Dans tous les cas, Helga était décidée à avoir le fin mot de l'histoire. Pour ce faire, elle décida alors de rattacher ses services à la police locale même si les néo-zélandais n'étaient clairement pas adeptes des méthodes américaines. Mais plus important encore, ce dont la jeune femme n'avait pas totalement conscience, c'était qu'il y avait de ces choses qu'il valait mieux laisser sous le tapis. Mais elle était butée comme un âne, alors chaque élément à sa disposition, elle en faisait part à ses frères pour qu'ils puissent l'aider dans son enquête. Ni l'un ni l'autre, ne parvenait à élucider l'étendue de la situation. Ce ne fut que ce jour étrange, où un meurtre se profila dans sa petite ville de Nouvelle-Zélande, qu'elle put enfin tenir une piste solide. Le corps d'un adolescent avait été retrouvé et les analyses des prélèvements indiquaient... des résultats étranges. Des résultats non humains. Un véritable choc, à peine croyable. Alors elle avait fait le tour de ses connaissances pour tomber finalement sur cet homme : Stanislas Kozlowski. Si au début ce bonhomme bizarre avait cherché à la mener en bateau, ils avaient cristallisés une coopération sur un commun accord. Mais ce type en savait bien plus que ce qu'il laissait prétendre. Comment pouvait-il savoir que des forces surnaturelles régnaient en ce monde ? Helga restait vigilante et méfiante vis à vis de lui, même s'il était enclin à contribuer à son enquête tout en lui donnant des informations précieuses. Puis un jour, il disparut soudainement. Elle avait bien essayé de le retrouver mais sans succès. Frustrée, elle décidait de rentrer à New-York pour retrouver ses frères et remettre de l'ordre dans ses idées. Elle était devenue si obsessionnelle ces derniers temps qu'elle ne savait même plus comment réfléchir. Alors elle prit le premier vol en annonçant son arrivée à sa clique fraternelle qui accueillait la nouvelle avec beaucoup d'enthousiasme à l'idée de la revoir. Mais l'excursion ne se passa pas comme prévue.

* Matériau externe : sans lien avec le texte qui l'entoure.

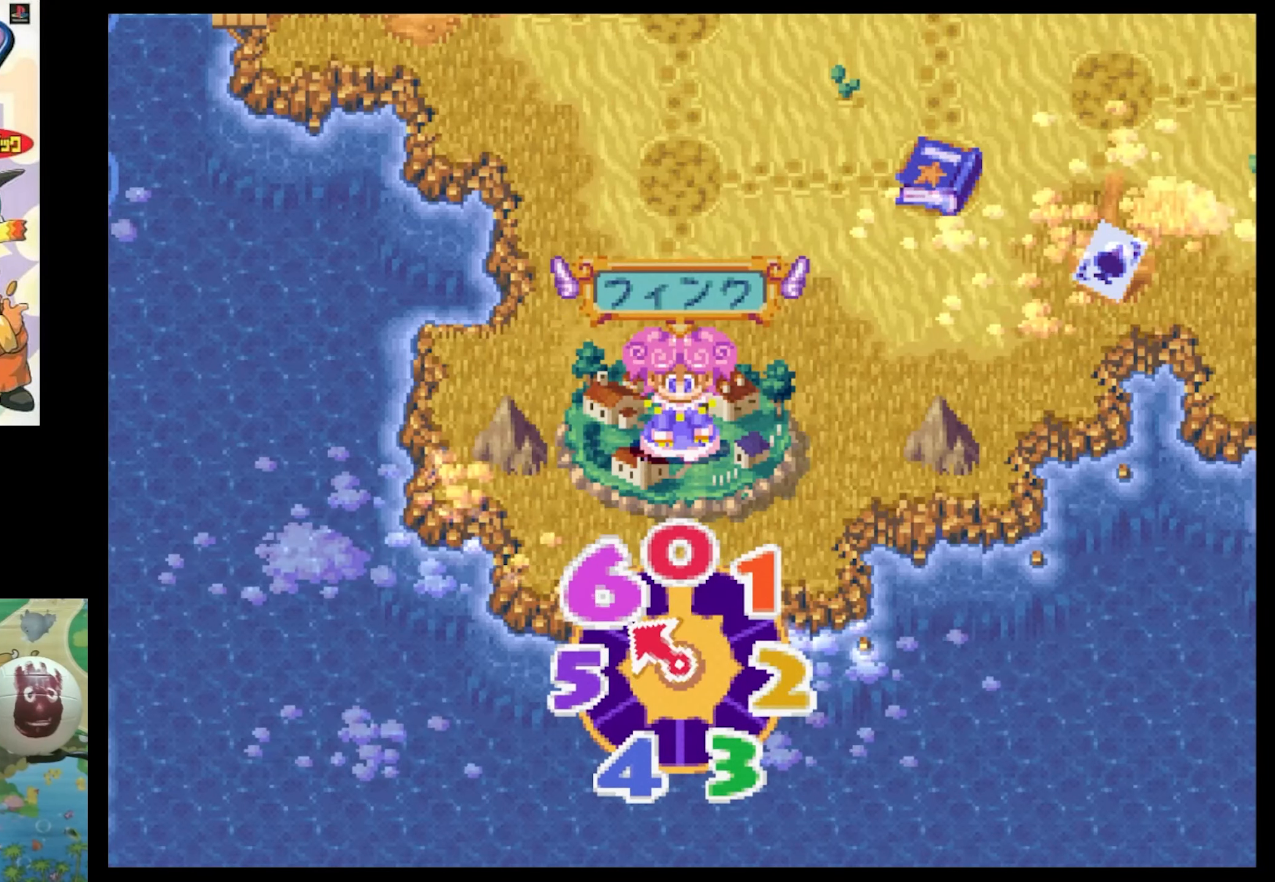
{"buttons": [], "events": []}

L'avion fut pris dans une tempête qui secoua tout l'appareil et son équipage. Des violentes secousses prirent d'assaut le véhicule et les gens se mirent à hurler, perdant complètement leur sang froid malgré les hôtesses pour les rassurer. Helga quant à elle, serrait les dents en priant pour qu'ils s'en sortent vivants. La situation était affreuse et le pilote même se présenta quelques minutes plus tard, pâle comme un linge. Impossible pour lui de maîtriser l'oiseau d'acier qui se trouvait piégé dans les turbulences. Puis soudainement, la foudre frappa l'aile droite de l'engin, ce qui fit frissonner la détective d'effroi. Non non... Ce n'était pas possible. Puis le bolide piqua du nez dangereusement, attiré par le bas. Tout tremblait à l'intérieur et tout le monde s'agitait, en proie à une panique totale. La mort pointait le bout de sa main. Le seul réflexe qu'elle eut, était seulement de fermer les yeux très fort comme pour anticiper cette fin irrévocable. Puis. L'avion s'écrasa.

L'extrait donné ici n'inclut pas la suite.